In all this, the battle for the home becomes a high priority because the living room and the home PC are where most digital content originates. The cost of equipping a home network has come down to between 150 and 250 euros. The big hurdle is not price but the mental hurdle of installing it.

"We see the home network as the strategic building block for all of this and we think it is easier to package it with a second PC purchase with an easy on-screen set up," says Aymar de Lencquesaing, general manager of NEC's Packard Bell.

Other companies aren't so sure they want to cede the home network to the PC makers. BSkyB's Sky Plus box is evolving, with more hard disc space for storing more programmes and even advertising messages and the potential for a broadband connection.

Meanwhile, Sony's newest PlayStation games console incorporates a TV tuner, a PVR (personal video recorder), a DVD and a broadband link. Convergence doesn't amount to any more than faster emails and clearer telephone calls unless you factor in content.

With more and more customers connected to broadband devices, content giants such as the Hollywood studios are starting to become interested.

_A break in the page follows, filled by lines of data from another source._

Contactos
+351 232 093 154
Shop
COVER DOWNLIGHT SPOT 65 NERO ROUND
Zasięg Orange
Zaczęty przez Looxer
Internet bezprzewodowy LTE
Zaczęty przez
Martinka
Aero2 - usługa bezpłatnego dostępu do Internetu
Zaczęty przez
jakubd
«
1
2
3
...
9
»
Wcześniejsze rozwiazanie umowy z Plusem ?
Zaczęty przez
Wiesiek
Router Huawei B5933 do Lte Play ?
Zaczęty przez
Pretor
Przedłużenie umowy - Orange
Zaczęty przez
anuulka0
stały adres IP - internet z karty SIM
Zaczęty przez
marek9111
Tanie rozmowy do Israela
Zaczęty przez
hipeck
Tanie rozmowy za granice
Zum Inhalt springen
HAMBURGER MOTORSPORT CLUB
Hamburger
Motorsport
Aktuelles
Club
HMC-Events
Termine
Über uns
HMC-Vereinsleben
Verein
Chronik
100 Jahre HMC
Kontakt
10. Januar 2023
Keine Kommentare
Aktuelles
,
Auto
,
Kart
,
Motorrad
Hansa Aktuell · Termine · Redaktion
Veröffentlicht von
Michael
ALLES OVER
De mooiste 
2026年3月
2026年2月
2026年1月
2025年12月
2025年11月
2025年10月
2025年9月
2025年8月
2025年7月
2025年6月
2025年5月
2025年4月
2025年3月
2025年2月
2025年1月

"From a studio perspective, we realise that there will be an alternative to the way we sell our product today," says John McMahon, general manager for Sony Pictures Television International Europe.

"Consumers will be attracted to different types of products depending on the device they are using, and there will be different price points. The fact that Sky is a big brand in the marketplace and good at what they do is important to us, but we are not going to allow ourselves to be restricted in how we deal with these new technologies either."

Sony already distributes its Spanish satellite TV channel AXN on Imagenio, Telefonica's pay TV service is delivered over its souped-up phone lines and the studio is in talks with other telephone firms around Europe about offering its movie product over telephone line-based video on demand services.

"This is the set up year for the fixed line operators across Europe," says Screen Digest's Amel. "All the telcos see this as the way forward as their traditional phone business becomes increasingly commoditised. Any that aren't in the latter stages of product development or the early stages of product launches this year will fall behind."

Sir Howard Stringer, chairman and chief executive of Sony Corp America has called 2004 "the year of convergence". He sees the growth of broadband connected TVs, PVRs, PlayStations, mobile phones, MP3 players and so on as a way for converged companies, or loose alliances of companies, to bridge the gap between content and consumer. "We will no longer need a permit from the gatekeepers when we want to reach the consumer," he says.